BEGIN SELECTED PASSAGE

Versions of the Miracle Piano Teaching System were eventually released for the Genesis, SNES, as well as the Mac, Amiga and PC. Despite the unit being a critical success, its $500 price tag kept it out of the hands of most people.
Yamaha CBX-K1 Keyboard
Aspiring Japanese piano players hoping to hone their skills through their videogame consoles didn’t get the chance because none of the afore-mentioned music keyboards were released in Japan. That changed in 1997… sort of.
Waka Manufacturing, a manufacturer of computer adapters, released a $72 title for the Japanese Saturn called Saturn Music School, which taught users how to play a piano. The package included a MIDI Interface Box which connected any MIDI piano keyboard to the Saturn. However, a limited $191 version of the game came bundled with an actual 3-octave Yamaha CBX-K1 keyboard.
Konami Keyboardmania Controller
Keyboardmania was an arcade game from the Bemani division of Konami in which players had to destroy 14 columns of falling musical notes. Each column represented a white key on a piano keyboard and the note was hit when a particular key was pressed. A home edition of the game was released in Japan for the PS2 in September, 2000. Like the home versions of Bemani games that preceded it such as Beatmania and Guitar Freaks, Keyboardmania used a special controller in order to play. In this case it was a 2-octave, 24-key piano keyboard that was similar to the arcade version.
Unfortunately for fledgling piano players, the Konami Keyboardmania controller didn’t double as a functional piano. Its only purpose was as a controller for the home game and it was the only controller that could be used with the game. This changed with the early 2002 release of Keyboardmania II, which allowed the use of any MIDI keyboard that could be connected to the PS2 with a USB to MIDI converter.

END SELECTED PASSAGE
BEGIN RECORDS PROVIDED

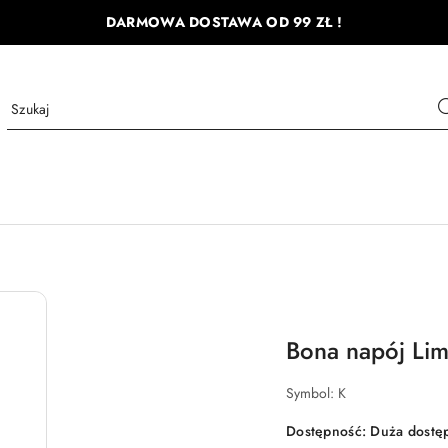
DARMOWA DOSTAWA OD 99 ZŁ !
Bona napój Li
Symbol:
K
Dostępność:
Duża dostę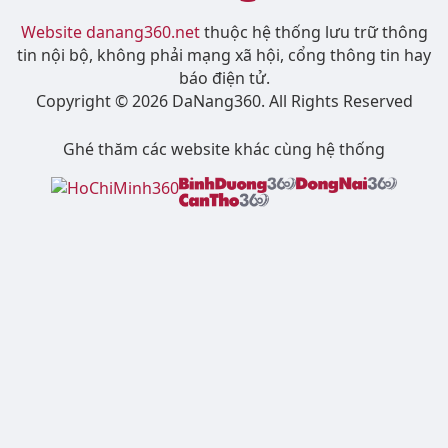
Website danang360.net
thuộc hệ thống lưu trữ thông
tin nội bộ, không phải mạng xã hội, cổng thông tin hay
báo điện tử.
Copyright © 2026 DaNang360. All Rights Reserved
Ghé thăm các website khác cùng hệ thống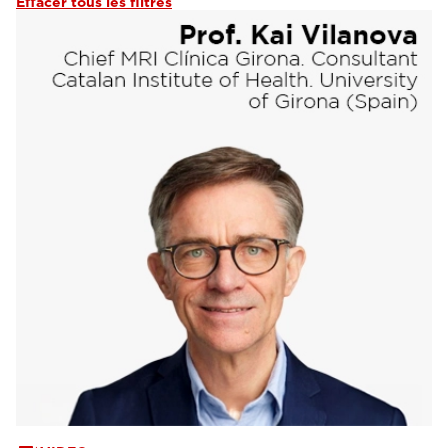
Effacer tous les filtres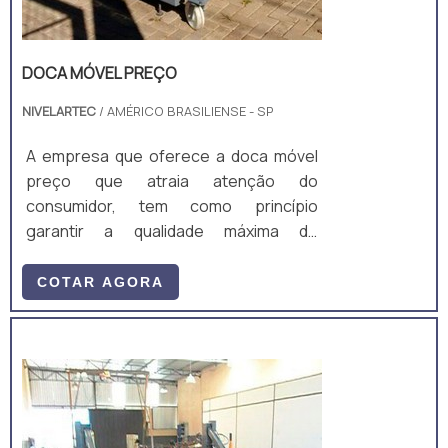
DOCA MÓVEL PREÇO
NIVELARTEC
/ AMÉRICO BRASILIENSE - SP
A empresa que oferece a doca móvel
preço que atraia atenção do
consumidor, tem como princípio
garantir a qualidade máxima do
equipamento. A doca móvel pode ser
aplicada em diversas áreas e utilizada
COTAR AGORA
para muitas aplicações que necessitem
de movimentações de cargas verticais
de até 2.500 kg, com até 1,70m de
altura.Vantagens de utilização do
material Facilidade de manuseio; Não
tem necessidade de doca de suporte;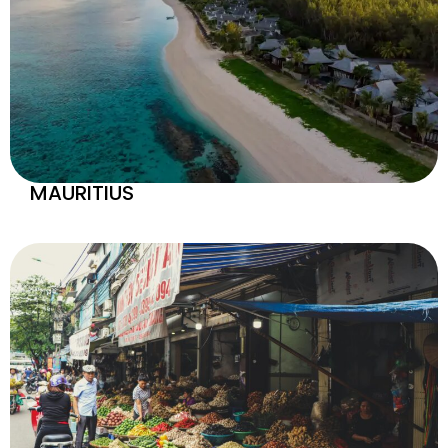
MAURITIUS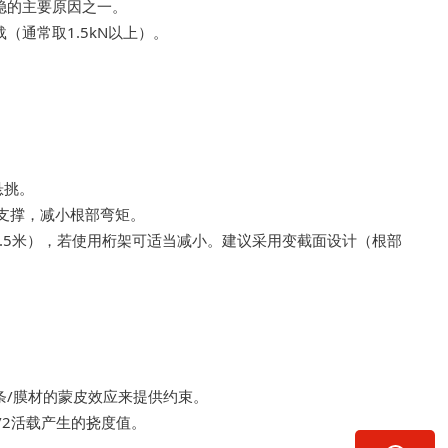
稳的主要原因之一。
通常取1.5kN以上）。
悬挑。
支撑，减小根部弯矩。
2-1.5米），若使用桁架可适当减小。建议采用变截面设计（根部
/膜材的蒙皮效应来提供约束。
/2活载产生的挠度值。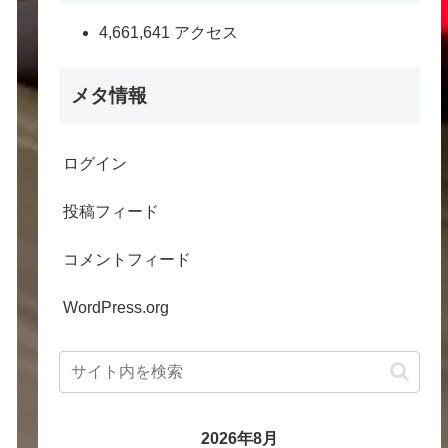
4,661,641 アクセス
メタ情報
ログイン
投稿フィード
コメントフィード
WordPress.org
2026年8月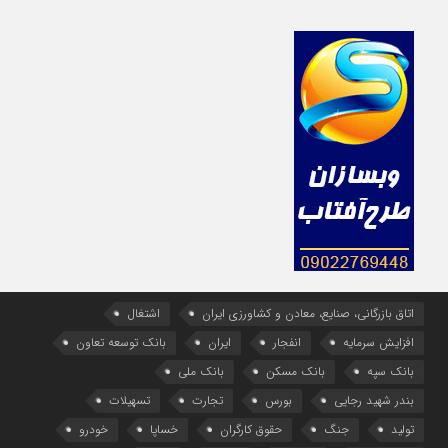
اتاق بازرگانی، صنایع، معادن و کشاورزی ایران
اشتغال
افزایش سرمایه
انفجار
ایران
بانک توسعه تعاون
بانک سپه
بانک مسکن
بانک ملی
بندر شهید رجایی
بورس
تجارت
تسهیلات
تولید
جنگ
حقوق کارگران
خساپا
خودرو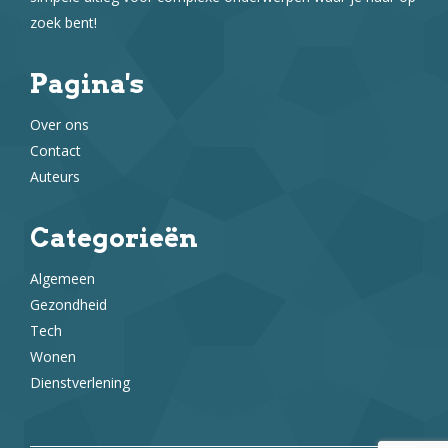
zoek bent!
Pagina's
Over ons
Contact
Auteurs
Categorieën
Algemeen
Gezondheid
Tech
Wonen
Dienstverlening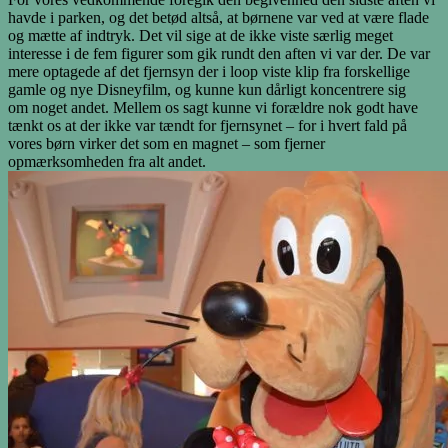
havde i parken, og det betød altså, at børnene var ved at være flade
og mætte af indtryk. Det vil sige at de ikke viste særlig meget
interesse i de fem figurer som gik rundt den aften vi var der. De var
mere optagede af det fjernsyn der i loop viste klip fra forskellige
gamle og nye Disneyfilm, og kunne kun dårligt koncentrere sig
om noget andet. Mellem os sagt kunne vi forældre nok godt have
tænkt os at der ikke var tændt for fjernsynet – for i hvert fald på
vores børn virker det som en magnet – som fjerner
opmærksomheden fra alt andet.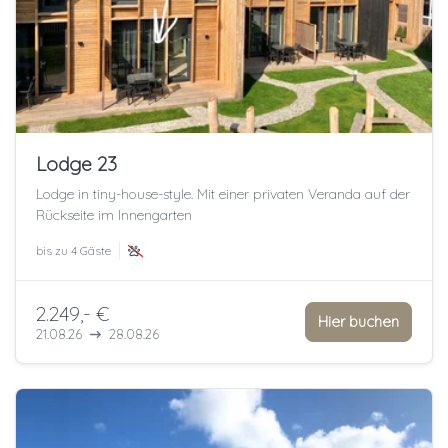
Lodge 23
Lodge in tiny-house-style. Mit einer privaten Veranda auf der
Rückseite im Innengarten
bis zu
4 Gäste
2.249,- €
Hier buchen
21.08.26
28.08.26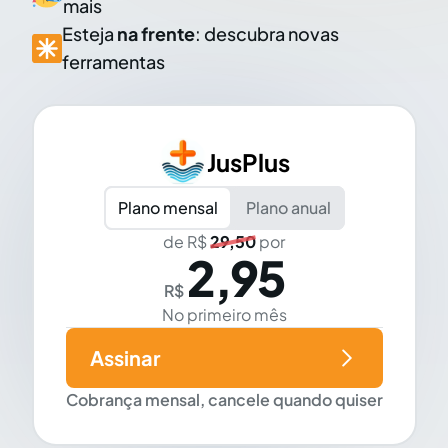
mais
Esteja
na frente
: descubra novas
ferramentas
JusPlus
Plano mensal
Plano anual
de R$
29,50
por
2,95
R$
No primeiro mês
Assinar
Cobrança mensal, cancele quando quiser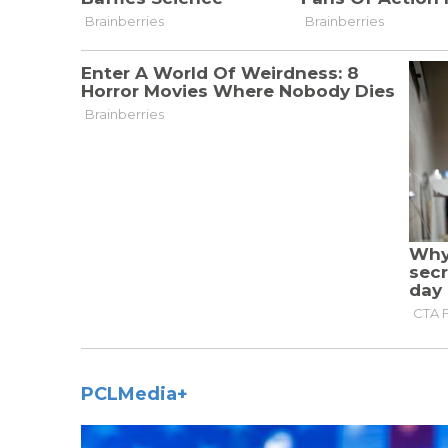
PCLMedia+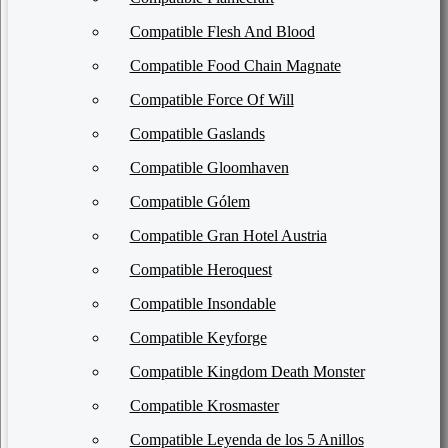
Compatible Flesh And Blood
Compatible Food Chain Magnate
Compatible Force Of Will
Compatible Gaslands
Compatible Gloomhaven
Compatible Gólem
Compatible Gran Hotel Austria
Compatible Heroquest
Compatible Insondable
Compatible Keyforge
Compatible Kingdom Death Monster
Compatible Krosmaster
Compatible Leyenda de los 5 Anillos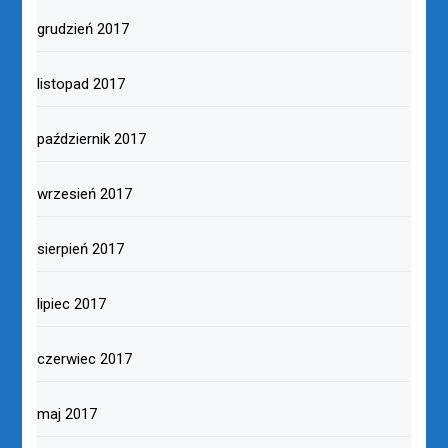
grudzień 2017
listopad 2017
październik 2017
wrzesień 2017
sierpień 2017
lipiec 2017
czerwiec 2017
maj 2017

END RECORDS PROVIDED

* **WHAT YOU SHOULD DO**:
List every dollar price given in the passage about music keyboards for game systems, along with what each price is for. Work only from the passage about music keyboards for game systems.

* **TASK SOLUTION**:
- $500: the Miracle Piano Teaching System
- $72: Saturn Music School for the Japanese Saturn, which came with a MIDI Interface Box
- $191: the limited version of Saturn Music School bundled with a 3-octave Yamaha CBX-K1 keyboard